Due to the relevance of HELQ and EGR3 with disease course and prognosis of CLL, we performed GSEA to reveal the significantly activated and/or suppressed signaling pathways correlating with HELQ/EGR3 overexpression (Fig. 11 and Table 3). The GSEA indicated that Kras signaling and Hedgehog signaling was negatively correlated with HELQ expression. The somatic mutations in RAS signaling pathway, including KRAS, occurs in a subset of CLL cases, who more frequently have unmutated IGHV gene and worse TTFT [68]. While the functional activation, instead of activating mutations, of Kras signaling has not been reported yet. The inhibitors of Kras signaling, such as ulixertinib [68], may provide a new treatment option for HELQ-low or U-CLL patients. The Hedgehog signaling is implicated in the initiation, maintenance [69], and survival [70] of CLL cells. CLL patients with activation of Hedgehog pathway are associated with a shorter median TTFT [71], which may attribute to the inferior clinical outcomes in HELQ-low group. Although vismodegib, a Hedgehog inhibitor, significantly suppressed the Hedgehog signaling in CLL patients, no patients response to vismodegib treatment in a phase II clinical trials [72]. Limited number of included patients and ‘ligand-independent’ activation of Hedgehog pathway may contribute to the failure.

The IL6-JAK-STAT3 signaling was also demonstrated to be negatively correlated with EGR3 expression (Table 3). In CLL cells, extracellular IL6 or BCR signaling induces tyrosine phosphorylation of STAT3 [73, 74], leading to upregulated of anti-apoptosis genes and a survival advantage. The BMSC are reported to interact with CLL cells by modulating JAK2/STAT3 signaling [75], protecting from CLL cells from ibrutinib. This effect can be reversed by combination of ibrutinib and JAK2 inhibitor (AG490), which triggers apoptosis of CLL cells even in the presence of BMSC. Therefore, additional inhibition of IL6-JAK-STAT pathway may be a potential option for EGR3-low or U-CLL patients, which facilitate the clearance of residual CLL cells in protective bone marrow microenvironment after ibrutinib treatment. The PI3K-Akt-mTOR signaling was positively correlated with EGR3 expression. According to the DNA perturbation based stratification study, signaling mediated via mTOR plays a greater role than canonical BCR signaling for survival/proliferation of a M-CLL subset, as the effect of inhibiting mTOR is greater than BTK [41]. So, for M-CLL patients, high expression of EGR3 may be an indicator for usage of additional mTOR inhibitor.

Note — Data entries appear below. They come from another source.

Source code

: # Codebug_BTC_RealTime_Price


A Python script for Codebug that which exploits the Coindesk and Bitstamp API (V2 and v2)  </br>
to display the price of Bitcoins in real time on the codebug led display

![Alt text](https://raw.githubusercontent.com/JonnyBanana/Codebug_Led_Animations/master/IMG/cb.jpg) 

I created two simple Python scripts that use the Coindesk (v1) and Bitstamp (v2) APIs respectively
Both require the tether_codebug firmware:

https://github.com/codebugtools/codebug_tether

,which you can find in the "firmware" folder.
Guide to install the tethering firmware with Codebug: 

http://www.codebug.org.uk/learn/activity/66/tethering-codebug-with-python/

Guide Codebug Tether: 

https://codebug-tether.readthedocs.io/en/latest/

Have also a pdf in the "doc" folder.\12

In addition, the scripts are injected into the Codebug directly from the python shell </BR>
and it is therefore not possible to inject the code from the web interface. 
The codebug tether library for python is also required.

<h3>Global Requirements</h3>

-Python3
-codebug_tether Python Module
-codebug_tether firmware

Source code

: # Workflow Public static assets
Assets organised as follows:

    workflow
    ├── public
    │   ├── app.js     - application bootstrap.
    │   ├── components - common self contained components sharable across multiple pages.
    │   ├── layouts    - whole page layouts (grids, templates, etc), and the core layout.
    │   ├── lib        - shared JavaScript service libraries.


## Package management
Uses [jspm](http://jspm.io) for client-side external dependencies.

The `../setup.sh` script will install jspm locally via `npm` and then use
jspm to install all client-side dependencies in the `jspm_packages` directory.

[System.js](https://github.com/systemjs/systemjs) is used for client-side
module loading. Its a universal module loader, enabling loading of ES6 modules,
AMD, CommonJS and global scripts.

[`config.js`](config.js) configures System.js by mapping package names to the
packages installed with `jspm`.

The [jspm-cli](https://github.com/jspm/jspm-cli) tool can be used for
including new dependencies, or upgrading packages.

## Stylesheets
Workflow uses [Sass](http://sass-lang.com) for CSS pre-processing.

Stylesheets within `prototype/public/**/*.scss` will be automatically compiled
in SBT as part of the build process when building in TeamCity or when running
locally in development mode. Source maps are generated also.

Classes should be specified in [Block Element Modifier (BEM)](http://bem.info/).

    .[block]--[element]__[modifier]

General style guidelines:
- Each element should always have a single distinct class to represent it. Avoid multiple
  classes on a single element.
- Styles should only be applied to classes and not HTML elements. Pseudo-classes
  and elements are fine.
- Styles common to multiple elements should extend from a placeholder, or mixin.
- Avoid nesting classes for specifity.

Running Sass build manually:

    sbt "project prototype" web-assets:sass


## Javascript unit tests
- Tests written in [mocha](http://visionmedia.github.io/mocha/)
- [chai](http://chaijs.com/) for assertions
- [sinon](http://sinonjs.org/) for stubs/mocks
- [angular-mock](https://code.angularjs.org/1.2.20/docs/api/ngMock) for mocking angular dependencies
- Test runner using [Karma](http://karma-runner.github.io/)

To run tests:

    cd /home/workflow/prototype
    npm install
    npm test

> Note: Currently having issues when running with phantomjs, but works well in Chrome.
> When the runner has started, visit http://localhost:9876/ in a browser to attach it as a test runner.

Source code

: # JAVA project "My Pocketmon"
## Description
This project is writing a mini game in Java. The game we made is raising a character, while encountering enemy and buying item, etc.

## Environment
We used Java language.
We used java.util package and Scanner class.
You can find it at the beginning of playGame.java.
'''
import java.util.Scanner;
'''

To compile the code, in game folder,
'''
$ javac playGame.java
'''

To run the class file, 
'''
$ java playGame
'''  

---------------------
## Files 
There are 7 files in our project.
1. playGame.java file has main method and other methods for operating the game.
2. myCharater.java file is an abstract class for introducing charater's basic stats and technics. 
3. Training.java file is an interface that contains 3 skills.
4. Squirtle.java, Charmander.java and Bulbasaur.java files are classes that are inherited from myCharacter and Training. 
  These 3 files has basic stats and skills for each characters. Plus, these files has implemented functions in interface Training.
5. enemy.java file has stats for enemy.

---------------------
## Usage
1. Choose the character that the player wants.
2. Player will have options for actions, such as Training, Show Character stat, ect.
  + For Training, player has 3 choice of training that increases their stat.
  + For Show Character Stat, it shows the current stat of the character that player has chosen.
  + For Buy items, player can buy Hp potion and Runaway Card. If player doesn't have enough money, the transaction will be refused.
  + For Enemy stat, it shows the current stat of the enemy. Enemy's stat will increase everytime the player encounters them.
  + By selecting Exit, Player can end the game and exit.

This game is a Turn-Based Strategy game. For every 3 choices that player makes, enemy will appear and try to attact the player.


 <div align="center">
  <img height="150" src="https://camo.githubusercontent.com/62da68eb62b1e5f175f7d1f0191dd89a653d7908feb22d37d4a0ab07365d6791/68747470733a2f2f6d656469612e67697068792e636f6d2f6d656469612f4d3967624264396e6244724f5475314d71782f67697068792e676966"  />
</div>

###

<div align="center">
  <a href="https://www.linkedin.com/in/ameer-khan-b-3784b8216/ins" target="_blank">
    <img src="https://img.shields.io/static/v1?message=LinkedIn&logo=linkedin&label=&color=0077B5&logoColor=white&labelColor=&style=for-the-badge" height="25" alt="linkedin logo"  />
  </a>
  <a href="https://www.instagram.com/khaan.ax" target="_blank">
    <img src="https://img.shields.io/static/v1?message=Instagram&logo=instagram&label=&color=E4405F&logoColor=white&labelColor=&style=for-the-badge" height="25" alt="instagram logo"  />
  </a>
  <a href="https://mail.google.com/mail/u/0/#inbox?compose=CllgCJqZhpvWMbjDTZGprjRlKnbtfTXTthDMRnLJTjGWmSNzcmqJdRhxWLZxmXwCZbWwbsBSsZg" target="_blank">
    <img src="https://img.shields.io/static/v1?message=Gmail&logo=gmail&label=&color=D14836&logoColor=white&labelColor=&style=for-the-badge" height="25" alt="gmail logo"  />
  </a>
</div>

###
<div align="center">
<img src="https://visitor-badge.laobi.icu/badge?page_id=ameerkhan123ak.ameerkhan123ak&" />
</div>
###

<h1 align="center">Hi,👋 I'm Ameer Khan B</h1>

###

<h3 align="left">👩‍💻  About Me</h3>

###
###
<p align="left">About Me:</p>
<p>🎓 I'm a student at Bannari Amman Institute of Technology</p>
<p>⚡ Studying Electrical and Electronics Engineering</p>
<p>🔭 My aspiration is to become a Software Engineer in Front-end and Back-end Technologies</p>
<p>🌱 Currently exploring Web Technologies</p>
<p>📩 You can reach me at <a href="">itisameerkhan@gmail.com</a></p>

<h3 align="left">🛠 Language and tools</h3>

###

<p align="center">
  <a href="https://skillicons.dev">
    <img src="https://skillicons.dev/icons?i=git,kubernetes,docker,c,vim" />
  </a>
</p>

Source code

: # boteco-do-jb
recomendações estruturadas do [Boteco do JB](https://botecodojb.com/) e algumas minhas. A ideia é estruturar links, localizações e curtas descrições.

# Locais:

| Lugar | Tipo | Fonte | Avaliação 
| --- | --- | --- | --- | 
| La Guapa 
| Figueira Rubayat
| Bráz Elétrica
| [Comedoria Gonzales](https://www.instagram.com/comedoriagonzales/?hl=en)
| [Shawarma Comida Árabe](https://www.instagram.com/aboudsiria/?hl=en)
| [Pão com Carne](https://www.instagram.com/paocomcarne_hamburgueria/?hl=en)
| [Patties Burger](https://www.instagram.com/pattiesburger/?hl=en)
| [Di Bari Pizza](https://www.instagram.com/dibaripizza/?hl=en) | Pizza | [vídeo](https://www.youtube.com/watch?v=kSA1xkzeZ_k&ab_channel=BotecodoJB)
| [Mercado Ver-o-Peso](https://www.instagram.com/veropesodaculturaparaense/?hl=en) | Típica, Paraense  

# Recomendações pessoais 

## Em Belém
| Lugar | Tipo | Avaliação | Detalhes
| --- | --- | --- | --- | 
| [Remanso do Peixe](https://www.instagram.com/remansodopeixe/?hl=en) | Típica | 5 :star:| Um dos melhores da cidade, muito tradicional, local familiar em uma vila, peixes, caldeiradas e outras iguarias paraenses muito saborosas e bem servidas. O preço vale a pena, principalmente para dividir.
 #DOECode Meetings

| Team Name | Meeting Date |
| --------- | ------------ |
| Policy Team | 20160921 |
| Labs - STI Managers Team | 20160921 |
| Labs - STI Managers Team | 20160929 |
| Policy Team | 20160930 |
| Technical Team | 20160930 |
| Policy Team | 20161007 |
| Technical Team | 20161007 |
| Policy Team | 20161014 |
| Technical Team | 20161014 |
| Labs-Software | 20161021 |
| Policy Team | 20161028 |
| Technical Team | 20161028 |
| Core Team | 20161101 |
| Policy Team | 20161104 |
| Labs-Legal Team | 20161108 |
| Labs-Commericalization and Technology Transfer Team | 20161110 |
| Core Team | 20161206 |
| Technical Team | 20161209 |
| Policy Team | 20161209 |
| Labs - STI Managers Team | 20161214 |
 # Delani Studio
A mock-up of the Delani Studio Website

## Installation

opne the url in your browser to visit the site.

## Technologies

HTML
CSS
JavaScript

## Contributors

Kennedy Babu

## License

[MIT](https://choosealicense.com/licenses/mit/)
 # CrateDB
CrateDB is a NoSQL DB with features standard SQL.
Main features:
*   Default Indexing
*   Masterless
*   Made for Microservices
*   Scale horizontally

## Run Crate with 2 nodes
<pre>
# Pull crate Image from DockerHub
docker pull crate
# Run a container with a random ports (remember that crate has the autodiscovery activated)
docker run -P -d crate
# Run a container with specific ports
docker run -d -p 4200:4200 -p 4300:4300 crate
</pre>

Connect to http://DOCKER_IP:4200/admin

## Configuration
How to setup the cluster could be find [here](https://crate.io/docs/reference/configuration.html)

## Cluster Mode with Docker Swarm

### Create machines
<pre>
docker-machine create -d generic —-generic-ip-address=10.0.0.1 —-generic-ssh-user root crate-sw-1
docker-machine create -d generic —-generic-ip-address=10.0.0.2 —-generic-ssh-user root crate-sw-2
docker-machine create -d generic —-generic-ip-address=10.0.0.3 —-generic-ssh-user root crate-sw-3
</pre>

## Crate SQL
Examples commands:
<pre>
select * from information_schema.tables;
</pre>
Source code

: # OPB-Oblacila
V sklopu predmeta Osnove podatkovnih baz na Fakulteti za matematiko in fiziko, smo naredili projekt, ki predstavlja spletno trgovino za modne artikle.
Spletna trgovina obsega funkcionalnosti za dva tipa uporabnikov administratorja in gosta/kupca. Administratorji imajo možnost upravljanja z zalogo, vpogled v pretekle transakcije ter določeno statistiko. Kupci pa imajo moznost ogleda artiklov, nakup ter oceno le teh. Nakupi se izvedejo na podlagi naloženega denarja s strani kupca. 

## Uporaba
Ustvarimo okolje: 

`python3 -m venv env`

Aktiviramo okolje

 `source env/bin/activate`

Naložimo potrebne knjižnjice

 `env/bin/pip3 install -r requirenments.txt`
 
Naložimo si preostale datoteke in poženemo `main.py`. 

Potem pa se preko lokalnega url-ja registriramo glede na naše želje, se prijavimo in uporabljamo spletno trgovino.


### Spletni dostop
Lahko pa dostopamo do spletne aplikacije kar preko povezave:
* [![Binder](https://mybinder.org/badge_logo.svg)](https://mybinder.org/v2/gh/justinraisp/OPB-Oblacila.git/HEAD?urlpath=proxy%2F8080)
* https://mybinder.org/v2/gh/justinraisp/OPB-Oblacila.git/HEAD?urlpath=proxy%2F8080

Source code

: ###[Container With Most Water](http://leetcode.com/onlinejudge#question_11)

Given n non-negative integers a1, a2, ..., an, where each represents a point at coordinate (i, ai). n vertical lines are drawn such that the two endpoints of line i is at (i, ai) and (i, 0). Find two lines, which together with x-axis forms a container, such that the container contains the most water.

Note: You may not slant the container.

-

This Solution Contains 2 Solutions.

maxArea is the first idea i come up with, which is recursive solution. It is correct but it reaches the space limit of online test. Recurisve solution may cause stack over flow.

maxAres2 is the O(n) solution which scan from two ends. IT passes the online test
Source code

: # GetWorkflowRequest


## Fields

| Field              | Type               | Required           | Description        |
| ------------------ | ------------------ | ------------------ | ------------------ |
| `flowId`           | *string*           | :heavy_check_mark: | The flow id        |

The MYC target signaling was activated in both HELQ-high and EGR3-high group (Table 3). MYC and downstream targets play a role in antigen induced CLL proliferation [76, 77]. The GSEA indicated the possible pathways related with HELQ/EGR3 expression and provided insights to investigation of personalized therapy.

Conclusion

We identified the co-expression modules and hub genes correlating with IGHV mutation status in CLL patients. The differential expression of hub genes was validated by external cohorts, and associated with clinical features like treatment response and Richter transformation. HELQ and EGR3 expression were prognostic markers and predicted TTFT and OS.